- _Complete the following_
**a)** What does the passage on floco's Node.js package translators say about the package-lock.json translator? List each point.
**b)** Can you continue the passage on floco's Node.js package translators from its final sentence?

- _Exercise passage_
Content starts

On its own this translator would require users to explicitly declare the structure of their node_modules/ tree using the treeInfo submodule. For this reason we strongly recommend using the package-lock.json translator for projects with large dependency graphs.

Progress on Ideal Tree

The term ideal tree refers to the mapping of a node_modules/ tree from a dependency graph. This process is by far the most complex and challenging aspect of Node.js package management.

While floco currently relies on npm to generate ideal trees, this is expected to end soon.

The beta repository at-node-nix contains a large body of routines to perform best effort treeInfo mapping, specifically handling projects which only require a single version of any package ( this property is called The Golden Rule in package management contexts ).

Additionally the semver resolution routines used to fetch closures of packument records effectively solve half of the ideal tree process, leaving only scope and follows management to be completed.

package-lock.json v2/v3

This is by far the most developed translator, and is the recommended option for large projects.

This translator will automatically fill treeInfo submodules, and triggers minimal network fetching.

Content ends

Dataset entries:
Content starts

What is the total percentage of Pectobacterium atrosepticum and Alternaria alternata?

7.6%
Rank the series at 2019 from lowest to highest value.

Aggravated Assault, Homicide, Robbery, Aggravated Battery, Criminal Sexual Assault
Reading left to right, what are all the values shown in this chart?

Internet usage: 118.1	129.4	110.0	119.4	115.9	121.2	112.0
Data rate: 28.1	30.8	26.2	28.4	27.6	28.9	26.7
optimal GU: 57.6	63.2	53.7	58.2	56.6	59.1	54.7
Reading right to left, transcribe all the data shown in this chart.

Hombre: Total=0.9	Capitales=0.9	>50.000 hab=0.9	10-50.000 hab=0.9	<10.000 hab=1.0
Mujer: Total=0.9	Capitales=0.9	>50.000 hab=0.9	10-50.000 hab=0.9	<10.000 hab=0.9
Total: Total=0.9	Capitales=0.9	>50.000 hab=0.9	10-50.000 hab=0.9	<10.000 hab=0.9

Content ends

- _Answers given_
**a)**
- It is strongly recommended for projects with large dependency graphs.
- It is by far the most developed translator.
- It is the recommended option for large projects.
- It automatically fills treeInfo submodules.
- It triggers minimal network fetching.

**b)**
Future Extensions

Many of the following extensions have function drafts or well tested prototypes in the beta release of floco; but are not developed enough for use in production code-bases as pieces of reliable infrastructure.

  • Improved support for package.json workspaces.
    • Currently reliance on npm and special configuration based on in depth knowledge of floco is necessary to accomplish workspace support.
    • Practically a template or example using workspaces is likely sufficient for the immediate future; but the NixOS Module system is expected to resolve issues that previously made workspaces complex to manage.
  • Expanded CLI tooling.
    • Currently users are asked to interact with nix to drive builds, tests, update metadata, etc. Ideally a simple bash script would provide familiar commands such as floco add <PKG>, floco publish, floco update, floco build, etc that npm and yarn users are already familiar with.
  • Improved project composition structures.
    • Currently a rudimentary API for composing projects exists for defining, consuming, and modifying package definitions across multiple repositories; and while it does an incredible job of hiding complexity it is not well documented, and the migration to Nixpkgs Modules will necessitate small changes to the existing implementations of these APIs.
  • Nix plugin to read/write caches globally and into flake.lock.
    • This is the real end goal for floco. It should be possible to read/write floco metadata to flake.lock and existing nix caches.
    • There is currently a draft plugin which allows nix to adopt npm URIs to refer to packages as lodash@4.17.21 which could be expanded upon.
    • Project templates and propagation of build recipes could allow nix to abstract away the generation of flake.nix for the vast majority of projects which would be a significant UX breakthrough.
  • yarn.lock translators.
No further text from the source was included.